The unique challenges of Retirement: Challenge #3 – Housing



  • BARRY SMITH says:

    An excellent article to such an important aspect of retirement, which one could quite easily make a mistake which one could regret for the rest of their lives. You have provided the reader with so much valuable information to assist a reader make such an important decision. In our book ” The Next Step – planning the road through retirement ” i covered this most important aspect in a separate chapter. Kind regards.

  • Lyn says:

    This is our dilemma a the moment – what to do – to move to the coast or not! We would like to be closer to family and friends, but could not bear to leave the grandchildren and family who live close to us a the moment – although they keep saying that if the right job opportunity comes up they will move to the coast too…Our other son is married and living in New Zealand and wants us to emigrate to be closer to them when they start a family and because they don’t think SA is as safe as it should be because of the extremely high crime rates. We love our home but it is going to be too large to maintain eventually.
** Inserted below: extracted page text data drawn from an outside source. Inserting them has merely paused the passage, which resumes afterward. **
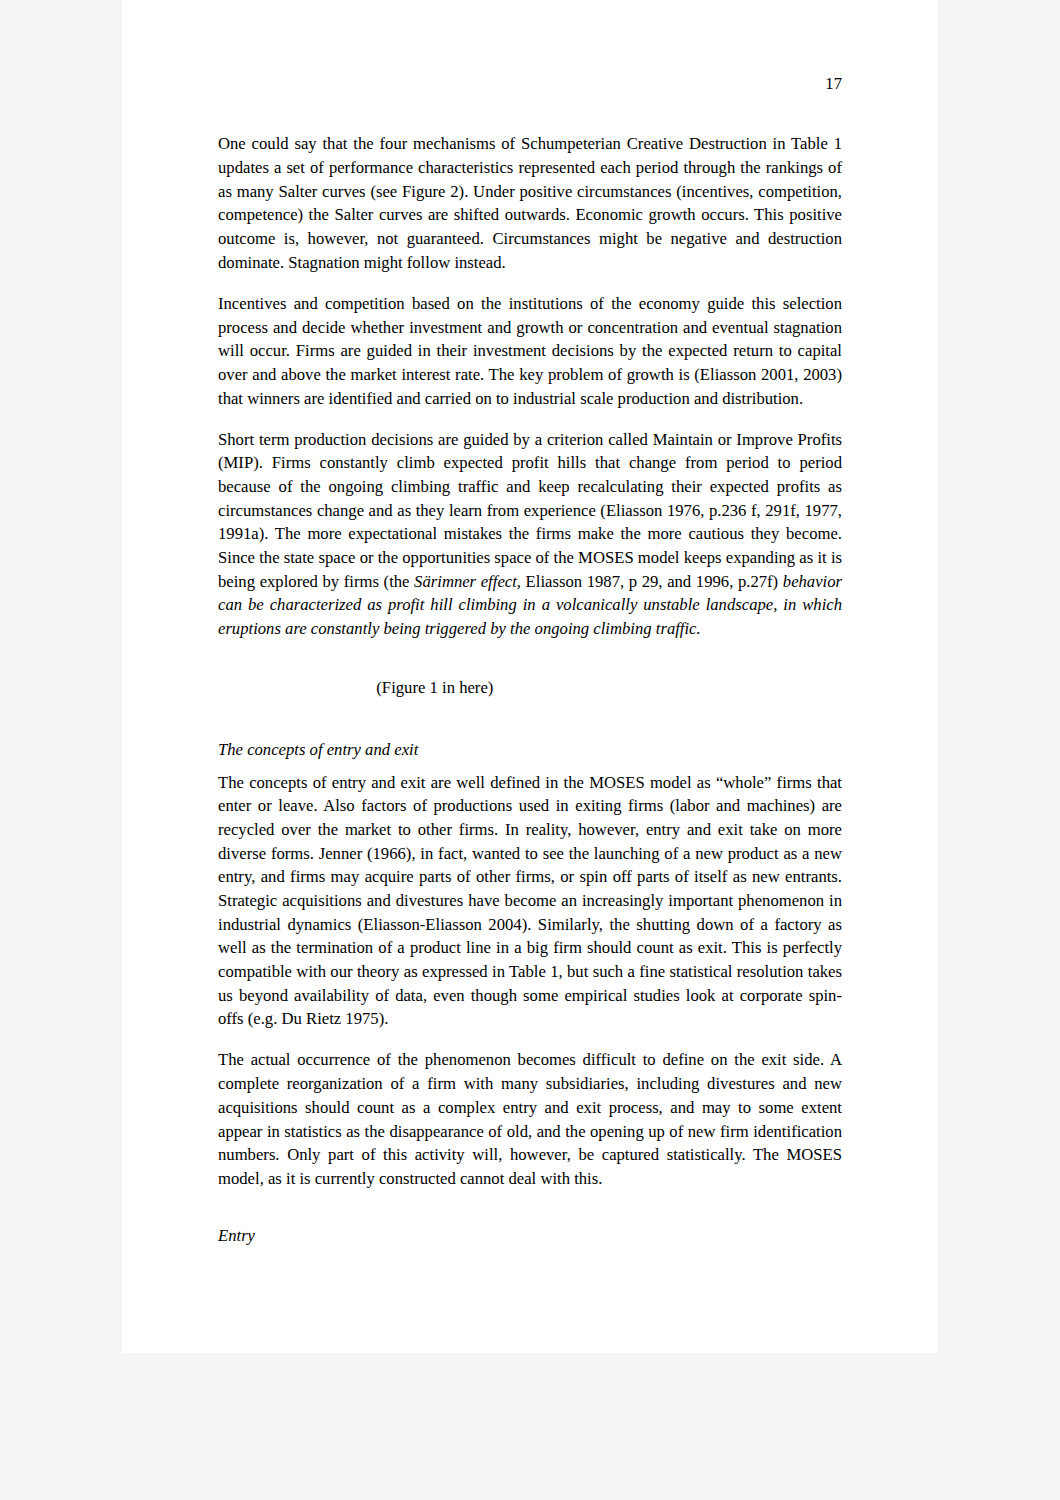17
One could say that the four mechanisms of Schumpeterian Creative Destruction in Table 1 updates a set of performance characteristics represented each period through the rankings of as many Salter curves (see Figure 2). Under positive circumstances (incentives, competition, competence) the Salter curves are shifted outwards. Economic growth occurs. This positive outcome is, however, not guaranteed. Circumstances might be negative and destruction dominate. Stagnation might follow instead.
Incentives and competition based on the institutions of the economy guide this selection process and decide whether investment and growth or concentration and eventual stagnation will occur. Firms are guided in their investment decisions by the expected return to capital over and above the market interest rate. The key problem of growth is (Eliasson 2001, 2003) that winners are identified and carried on to industrial scale production and distribution.
Short term production decisions are guided by a criterion called Maintain or Improve Profits (MIP). Firms constantly climb expected profit hills that change from period to period because of the ongoing climbing traffic and keep recalculating their expected profits as circumstances change and as they learn from experience (Eliasson 1976, p.236 f, 291f, 1977, 1991a). The more expectational mistakes the firms make the more cautious they become. Since the state space or the opportunities space of the MOSES model keeps expanding as it is being explored by firms (the Särimner effect, Eliasson 1987, p 29, and 1996, p.27f) behavior can be characterized as profit hill climbing in a volcanically unstable landscape, in which eruptions are constantly being triggered by the ongoing climbing traffic.
(Figure 1 in here)
The concepts of entry and exit
The concepts of entry and exit are well defined in the MOSES model as “whole” firms that enter or leave. Also factors of productions used in exiting firms (labor and machines) are recycled over the market to other firms. In reality, however, entry and exit take on more diverse forms. Jenner (1966), in fact, wanted to see the launching of a new product as a new entry, and firms may acquire parts of other firms, or spin off parts of itself as new entrants. Strategic acquisitions and divestures have become an increasingly important phenomenon in industrial dynamics (Eliasson-Eliasson 2004). Similarly, the shutting down of a factory as well as the termination of a product line in a big firm should count as exit. This is perfectly compatible with our theory as expressed in Table 1, but such a fine statistical resolution takes us beyond availability of data, even though some empirical studies look at corporate spin-offs (e.g. Du Rietz 1975).
The actual occurrence of the phenomenon becomes difficult to define on the exit side. A complete reorganization of a firm with many subsidiaries, including divestures and new acquisitions should count as a complex entry and exit process, and may to some extent appear in statistics as the disappearance of old, and the opening up of new firm identification numbers. Only part of this activity will, however, be captured statistically. The MOSES model, as it is currently constructed cannot deal with this.
Entry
Friends of ours from Gauteng lived in Sedgefield for a year and decided that village life at the coast was definitely for them. They stayed for 3 years and are now back in Centurion as they said it was just too windy, sandy and miserable down there? It was like living in an old age home as everyone they met was in their late 70’s or 80’s and they are still in their 60’s? They missed their family and friends too much. What to do? So confused!

  • Vivienne Moore says:

    Thank you we are busy downsizing, we have bought into a retirement village, so the articles have been a big help. The Village is still being developed we
    are due to move into our unit in January 2019, we put our house on the market as we were not sure how long it will take to sell, within three days we had
    a buyer. So we have two months to pack up our home of 30 years so all the options have been a big help. I plan on holding a garage sale and then what is not
    sold will call in Cash Converters to see what our options are there.

  • Peter says:

    A very relevant subject.
    We decided to stay in our existing home, but to de-clutter (only partially successful thus far i must say!) and most importantly to reduce our own living area by converting other portions of the home for additional income and building an additional garden cottage to rent out.
    This way we have (partially!) de-cluttered and downsized while still remaining in our own neighborhood and place.
    Also can keep an eye on the property.
    This way you still have the capital appreciation factor (if any, these days) and still in the comfort of your own, albeit reduced space.
    Of course there are pro’s and con’s to this but then also to selling .

    For example Can you earn enough income from investing your NET sale proceedings to cover your cost of renting or buying elsewhere?
    AND have some sufficiently greater income or savings in cost to warrant the change? If not – don’t do it!